🤖 AI Summary
Existing LLM-based idea generation evaluation suffers from knowledge leakage, absence of realistic benchmarks, and rigid feasibility analysis. To address these issues, we introduce the first open, verifiable benchmark for AI research-oriented idea generation. Our method proposes a dual-dimensional evaluation framework—measuring both alignment with original papers and cross-literature plausibility—and provides a ground-truth dataset comprising 3,495 AI papers and their derived inspirations. Technically, we integrate semantic alignment modeling, cross-literature consistency verification, and structured feasibility scoring, thereby overcoming the limitations of prompt engineering in feasibility assessment. The framework enables quantitative, reproducible evaluation of generated ideas along three core dimensions: quality, originality, and feasibility. Empirical results demonstrate substantial improvements in automated scientific discovery capability. This work establishes a novel paradigm for AI-driven research innovation.
📝 Abstract
Large-scale Language Models (LLMs) have revolutionized human-AI interaction and achieved significant success in the generation of novel ideas. However, current assessments of idea generation overlook crucial factors such as knowledge leakage in LLMs, the absence of open-ended benchmarks with grounded truth, and the limited scope of feasibility analysis constrained by prompt design. These limitations hinder the potential of uncovering groundbreaking research ideas.
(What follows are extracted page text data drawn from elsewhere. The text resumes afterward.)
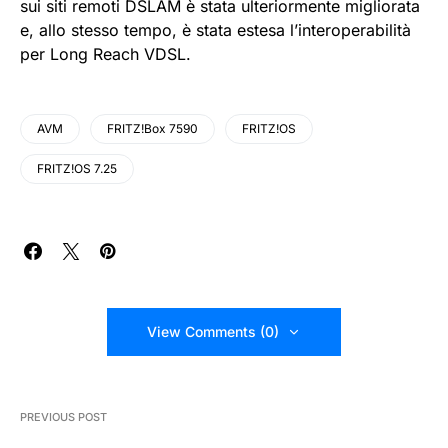
sui siti remoti DSLAM è stata ulteriormente migliorata
e, allo stesso tempo, è stata estesa l’interoperabilità
per Long Reach VDSL.
AVM
FRITZ!Box 7590
FRITZ!OS
FRITZ!OS 7.25
View Comments (0)
PREVIOUS POST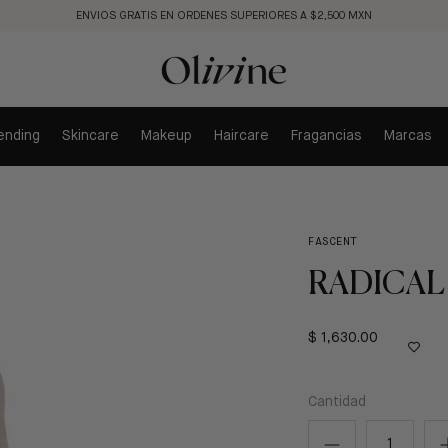
ENVIOS GRATIS EN ORDENES SUPERIORES A $2,500 MXN
ending
Skincare
Makeup
Haircare
Fragancias
Marcas
FASCENT
RADICAL
$ 1,630.00
Cantidad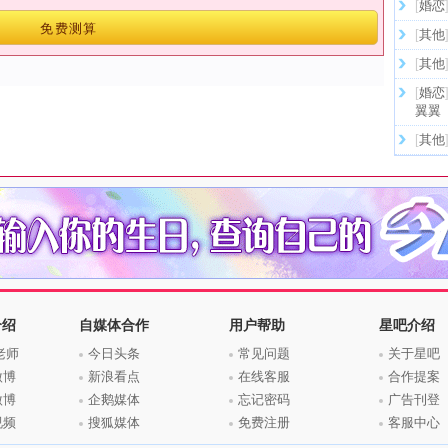
[
婚恋
免费测算
[
其他
[
其他
[
婚恋
翼翼
[
其他
介绍
自媒体合作
用户帮助
星吧介绍
老师
今日头条
常见问题
关于星吧
微博
新浪看点
在线客服
合作提案
微博
企鹅媒体
忘记密码
广告刊登
视频
搜狐媒体
免费注册
客服中心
In this paper, we present AI Idea Bench 2025, a framework designed to quantitatively evaluate and compare the ideas generated by LLMs within the domain of AI research from diverse perspectives. The framework comprises a comprehensive dataset of 3,495 AI papers and their associated inspired works, along with a robust evaluation methodology. This evaluation system gauges idea quality in two dimensions: alignment with the ground-truth content of the original papers and judgment based on general reference material. AI Idea Bench 2025's benchmarking system stands to be an invaluable resource for assessing and comparing idea-generation techniques, thereby facilitating the automation of scientific discovery.